**The problem:** Write out the entries below once more, exactly, with the pictures left out.

[Records contained in a dataset]

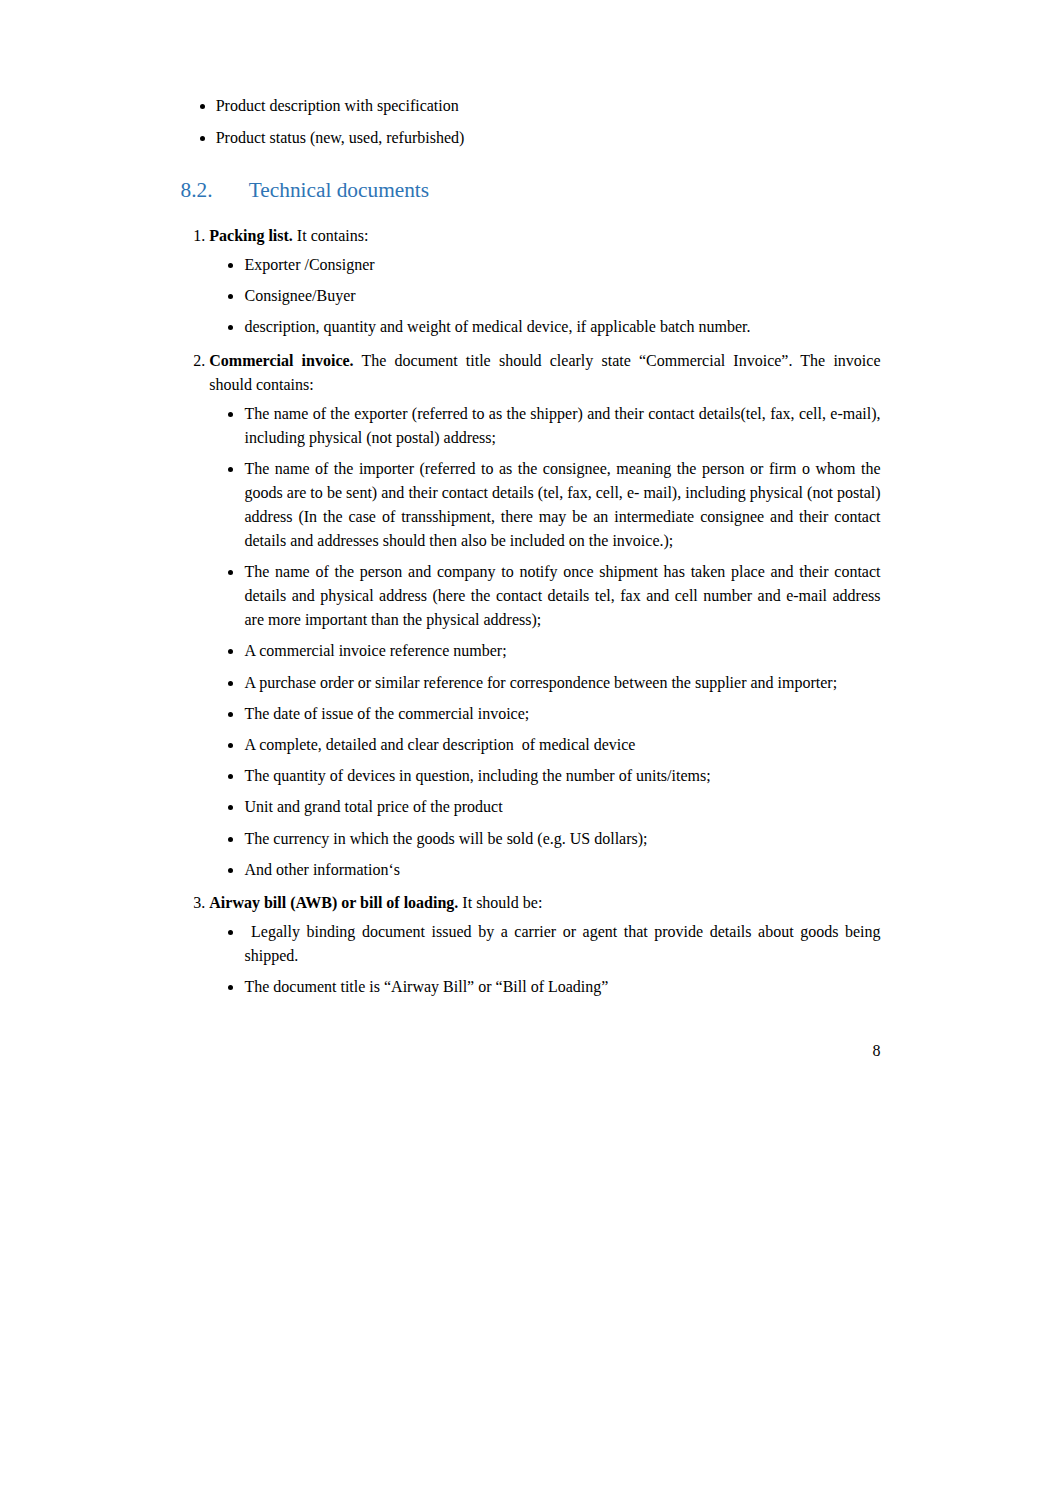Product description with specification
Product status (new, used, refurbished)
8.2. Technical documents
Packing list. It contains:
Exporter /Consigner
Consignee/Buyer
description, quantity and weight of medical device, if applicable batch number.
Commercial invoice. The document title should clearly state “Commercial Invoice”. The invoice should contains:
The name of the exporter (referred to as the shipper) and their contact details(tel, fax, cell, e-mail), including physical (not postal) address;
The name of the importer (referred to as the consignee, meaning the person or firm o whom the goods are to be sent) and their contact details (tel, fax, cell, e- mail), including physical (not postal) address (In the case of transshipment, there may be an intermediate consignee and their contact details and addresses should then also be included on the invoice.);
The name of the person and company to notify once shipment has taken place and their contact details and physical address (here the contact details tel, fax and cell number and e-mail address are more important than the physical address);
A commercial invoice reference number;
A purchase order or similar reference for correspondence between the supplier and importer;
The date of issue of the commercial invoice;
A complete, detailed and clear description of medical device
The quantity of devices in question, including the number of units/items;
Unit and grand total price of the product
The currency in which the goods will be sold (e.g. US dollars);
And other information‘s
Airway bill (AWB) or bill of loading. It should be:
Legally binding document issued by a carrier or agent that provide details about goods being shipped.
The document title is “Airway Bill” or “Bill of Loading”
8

**Exercise output:**
Product description with specification
Product status (new, used, refurbished)
8.2. Technical documents
Packing list. It contains:
Exporter /Consigner
Consignee/Buyer
description, quantity and weight of medical device, if applicable batch number.
Commercial invoice. The document title should clearly state “Commercial Invoice”. The invoice should contains:
The name of the exporter (referred to as the shipper) and their contact details(tel, fax, cell, e-mail), including physical (not postal) address;
The name of the importer (referred to as the consignee, meaning the person or firm o whom the goods are to be sent) and their contact details (tel, fax, cell, e- mail), including physical (not postal) address (In the case of transshipment, there may be an intermediate consignee and their contact details and addresses should then also be included on the invoice.);
The name of the person and company to notify once shipment has taken place and their contact details and physical address (here the contact details tel, fax and cell number and e-mail address are more important than the physical address);
A commercial invoice reference number;
A purchase order or similar reference for correspondence between the supplier and importer;
The date of issue of the commercial invoice;
A complete, detailed and clear description of medical device
The quantity of devices in question, including the number of units/items;
Unit and grand total price of the product
The currency in which the goods will be sold (e.g. US dollars);
And other information‘s
Airway bill (AWB) or bill of loading. It should be:
Legally binding document issued by a carrier or agent that provide details about goods being shipped.
The document title is “Airway Bill” or “Bill of Loading”
8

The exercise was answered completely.